Wat we de volgende dag wél doen, is extra vroeg op staan voor een ochtendmis. Bij het krieken van de dag je nest uit is sowieso aan te raden in Noord-Cyprus − het is al vroeg licht en als de zon schijnt loopt de temperatuur snel op. De dorpjes waar we slapen bruisen ’s ochtends rond zeven uur al, terwijl je er vanaf negen uur ‘s avonds luid boerend over straat kunt zonder iemand tot last te zijn. Iedereen ligt dan blijkbaar al in bed.
De ochtendmis begint iedere ochtend om half acht in Kormacit, een kleine gemeenschap van Maronieten, een van oorsprong Syrische kloosterorde. Hoewel ‘1974’ uitdraaide op een grote volksverhuizing, bleven deze katholieken in Noord-Cyprus achter. Vol overtuiging, want dit is hún land. Aanvankelijk werd het dorpje zwaar bewaakt door Turkse militairen, maar inmiddels is daar niets meer van te merken. Toch is het de gemeenschap sinds de oorlog niet goed vergaan. Jongeren trokken weg en zij die bleven zijn nu stokoud. Bij het cafeetje tussen de grote kerk en de kleine kapel spelen de mannen al vroeg backgammon en kaart. De kleine kapel zit even later net half vol. De aanwezige dames zingen er niet minder saamhorig door, maar het geeft wel te denken. Vooral omdat fotografe Manon iets opvalt: in het hele dorp is geen kind te bekennen. De priester bevestigt dat: alle bewoners zijn bejaard. Het werk wordt gedaan door migranten uit Bangladesh en Nepal en hij zelf komt uit Libanon. Over tien jaar is hier geen Maroniet meer te bekennen.
Zouden we neergeschoten worden?
Overigens is het al decennia lang veilig in Noord-Cyprus. De rust keerde er weder sinds de VN een bufferzone instelde die dwars over het eiland loopt en die liefkozend de Green Line wordt genoemd. Die bufferzone is de reden dat Manon en ik nu langs Varosha rijden. Het plaatsje ligt nu midden in de bufferzone maar was ooit een van de populairste badplaatsen ter wereld, waar grootheden als Sophia Loren vaak geziene gasten waren. Zij zou er zelfs een huisje hebben, een optrekje dat nu vermoedelijk is leeggeroofd en waarvan wellicht alleen nog foto’s bestaan. Want al 45 jaar mag niemand de Verboden Stad in − de gebouwen zijn overwoekerd en hier en daar ingestort. Stapvoets rijden we langs het hek. Er staat na al die tijd nog wel een hijskraan overeind. ‘Foto’s maken verboden’ staat er op de rode bordjes, die ook overal bij de legerbases in Noord-Cyprus hangen. Betreden wordt zwaar bestraft, insluipers zouden zonder pardon worden neergeschoten en er liggen naar verluidt ook nog landmijnen. Die informatie baart mij toch wel zorgen, maar Manon is ineens vol vuur. Ze wíl naar binnen. ‘Kijk dan, je kunt zo door dat hek! Zullen we het doen? Kom op Daan, zullen we het doen?’
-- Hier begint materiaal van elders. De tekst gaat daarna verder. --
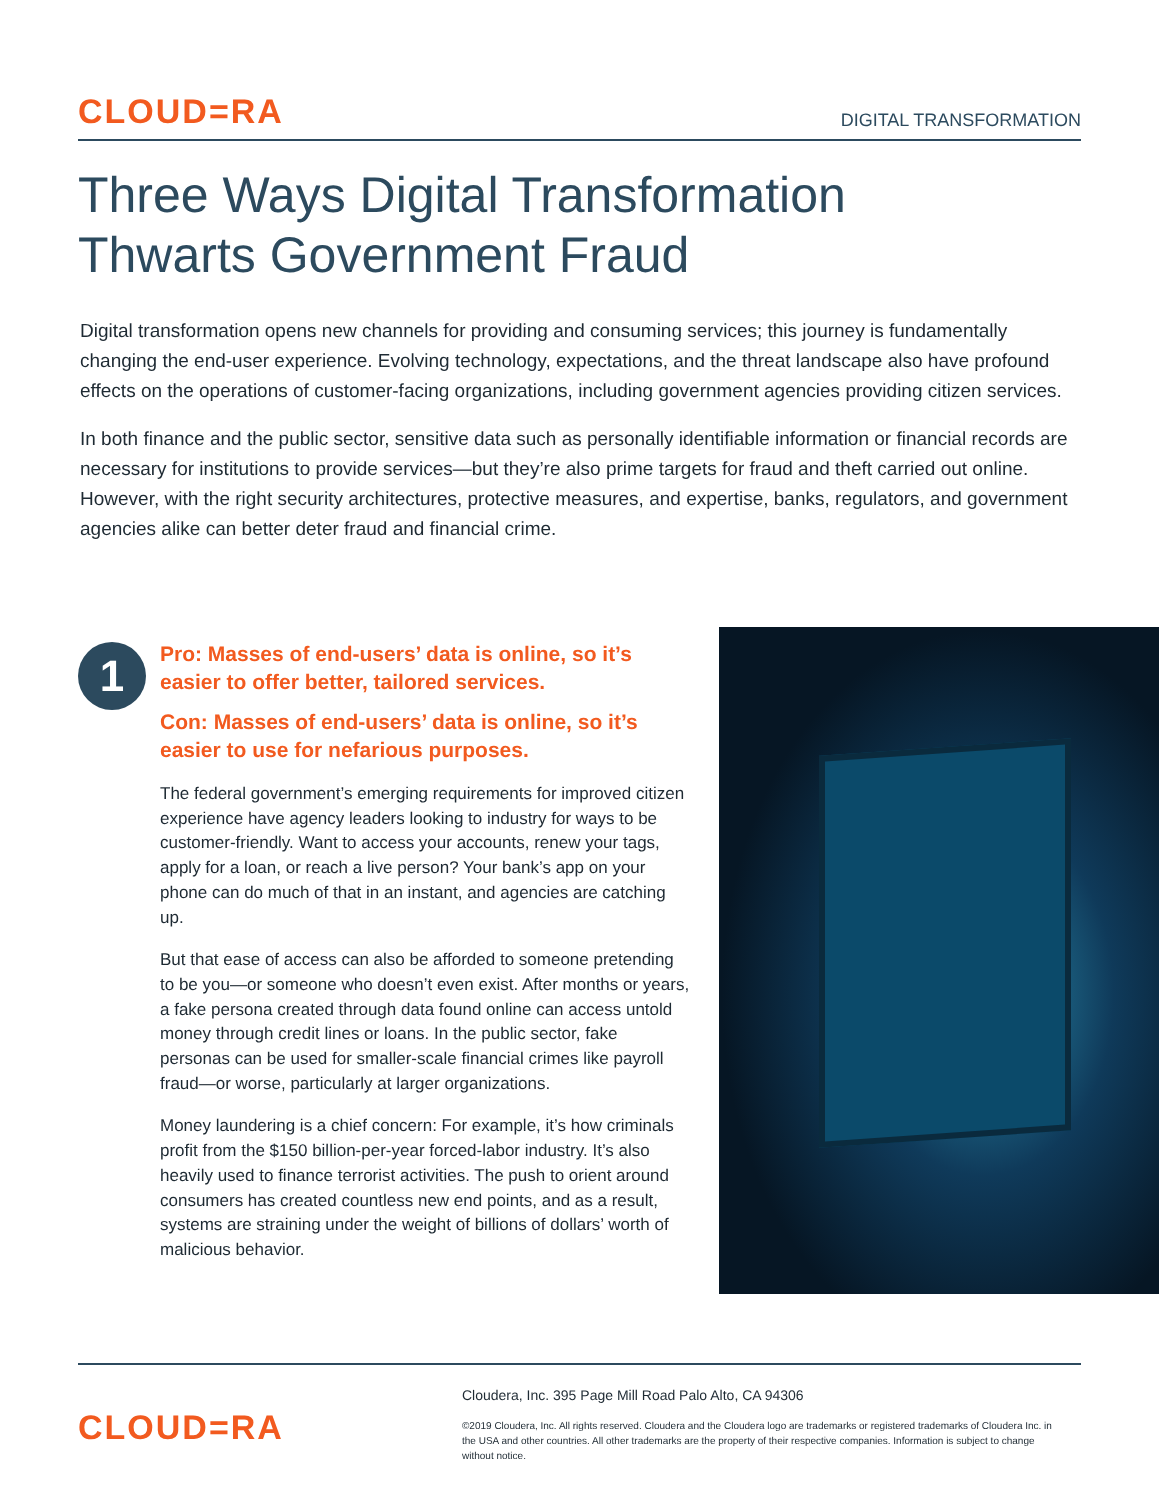CLOUD=RA
DIGITAL TRANSFORMATION
Three Ways Digital Transformation
Thwarts Government Fraud
Digital transformation opens new channels for providing and consuming services; this journey is fundamentally changing the end-user experience. Evolving technology, expectations, and the threat landscape also have profound effects on the operations of customer-facing organizations, including government agencies providing citizen services.
In both finance and the public sector, sensitive data such as personally identifiable information or financial records are necessary for institutions to provide services—but they’re also prime targets for fraud and theft carried out online. However, with the right security architectures, protective measures, and expertise, banks, regulators, and government agencies alike can better deter fraud and financial crime.
1
Pro: Masses of end-users’ data is online, so it’s easier to offer better, tailored services.
Con: Masses of end-users’ data is online, so it’s easier to use for nefarious purposes.
The federal government’s emerging requirements for improved citizen experience have agency leaders looking to industry for ways to be customer-friendly. Want to access your accounts, renew your tags, apply for a loan, or reach a live person? Your bank’s app on your phone can do much of that in an instant, and agencies are catching up.
But that ease of access can also be afforded to someone pretending to be you—or someone who doesn’t even exist. After months or years, a fake persona created through data found online can access untold money through credit lines or loans. In the public sector, fake personas can be used for smaller-scale financial crimes like payroll fraud—or worse, particularly at larger organizations.
Money laundering is a chief concern: For example, it’s how criminals profit from the $150 billion-per-year forced-labor industry. It’s also heavily used to finance terrorist activities. The push to orient around consumers has created countless new end points, and as a result, systems are straining under the weight of billions of dollars’ worth of malicious behavior.
CLOUD=RA
Cloudera, Inc. 395 Page Mill Road Palo Alto, CA 94306
©2019 Cloudera, Inc. All rights reserved. Cloudera and the Cloudera logo are trademarks or registered trademarks of Cloudera Inc. in the USA and other countries. All other trademarks are the property of their respective companies. Information is subject to change without notice.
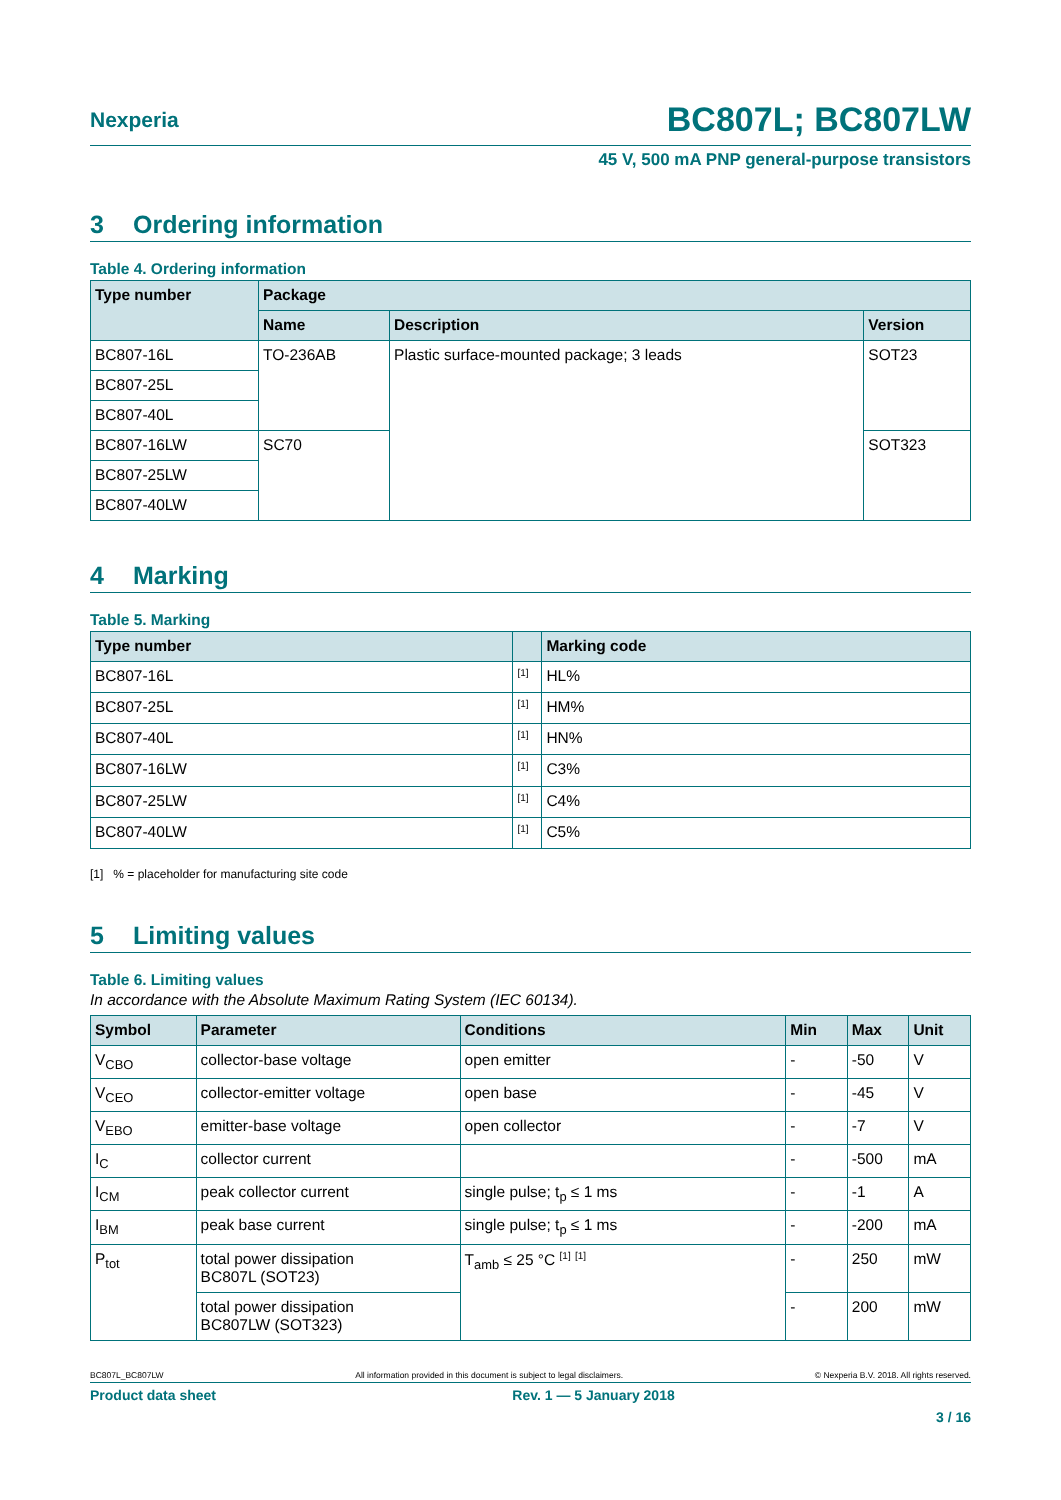Nexperia
BC807L; BC807LW
45 V, 500 mA PNP general-purpose transistors
3 Ordering information
Table 4. Ordering information
| Type number | Package | | |
| --- | --- | --- | --- |
| | Name | Description | Version |
| BC807-16L | TO-236AB | Plastic surface-mounted package; 3 leads | SOT23 |
| BC807-25L | | | |
| BC807-40L | | | |
| BC807-16LW | SC70 | | SOT323 |
| BC807-25LW | | | |
| BC807-40LW | | | |
4 Marking
Table 5. Marking
| Type number | | Marking code |
| --- | --- | --- |
| BC807-16L | <sup>[1]</sup> | HL% |
| BC807-25L | <sup>[1]</sup> | HM% |
| BC807-40L | <sup>[1]</sup> | HN% |
| BC807-16LW | <sup>[1]</sup> | C3% |
| BC807-25LW | <sup>[1]</sup> | C4% |
| BC807-40LW | <sup>[1]</sup> | C5% |
[1] % = placeholder for manufacturing site code
5 Limiting values
Table 6. Limiting values
In accordance with the Absolute Maximum Rating System (IEC 60134).
| Symbol | Parameter | Conditions | Min | Max | Unit |
| --- | --- | --- | --- | --- | --- |
| V<sub>CBO</sub> | collector-base voltage | open emitter | - | -50 | V |
| V<sub>CEO</sub> | collector-emitter voltage | open base | - | -45 | V |
| V<sub>EBO</sub> | emitter-base voltage | open collector | - | -7 | V |
| I<sub>C</sub> | collector current | | - | -500 | mA |
| I<sub>CM</sub> | peak collector current | single pulse; t<sub>p</sub> ≤ 1 ms | - | -1 | A |
| I<sub>BM</sub> | peak base current | single pulse; t<sub>p</sub> ≤ 1 ms | - | -200 | mA |
| P<sub>tot</sub> | total power dissipation BC807L (SOT23) | T<sub>amb</sub> ≤ 25 °C <sup>[1]</sup> <sup>[1]</sup> | - | 250 | mW |
| | total power dissipation BC807LW (SOT323) | | - | 200 | mW |
BC807L_BC807LW All information provided in this document is subject to legal disclaimers. © Nexperia B.V. 2018. All rights reserved.
Product data sheet Rev. 1 — 5 January 2018
3 / 16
Ze heeft gelijk natuurlijk. Het is een armetierig hek en door het ontbreken van camera’s of wachttorens lijkt het of je zo naar binnen kunt.
We wegen de opties. Een illegaal bezoek aan de bufferzone levert gouden materiaal op voor onze foto’s en verhaal. Misschien winnen we wel een journalistieke prijs. Zou Columbus gevarengeld uitkeren? Hoe zit het met advocaten als we toch gepakt worden? En als ze ons ze ons doodschieten, willen we dan begraven of liever gecremeerd? Wat moet er op de steen? Hier en daar zit een gat in het hek dat ons uitnodigend aan staart.
Net als we tot een beslissing komen rijden we langs een oud benzinestation dat precies binnen de omheining staat. De overkapping met verbleekte groene verf werpt een dikke schaduw over de plek waar voorheen benzinepompen stonden. Wat ons opvalt is het winkeltje waar de badgasten en lokale bewoners vroeger afrekenden voor een volle tank. Er is iets raars aan de hand. Er zit nog glas in de sponningen, er draait een ventilator en dan slikt Manon al haar woorden in. In dat winkeltje is iemand! Het blijkt een ingehuurde bewaker uit Istanbul. Hij kan wél rondlopen in de verlaten straten. Is het er mooi? Hij haalt zijn schouders op. ‘Het zijn ruïnes ’ Uit zijn verhaal maken we op dat hij nooit insluipers tegenkomt en hij raadt een bezoek af, want binnen de hekken is het levensgevaarlijk. Met gevoel voor drama spreidt hij zijn armen. ‘Er zitten slangen van wel 2,5 meter lang.’ Jaja, denk ik. Propaganda en afschrikkingsverhalen, die kennen we zo onderhand. Toch gaan we niet verder.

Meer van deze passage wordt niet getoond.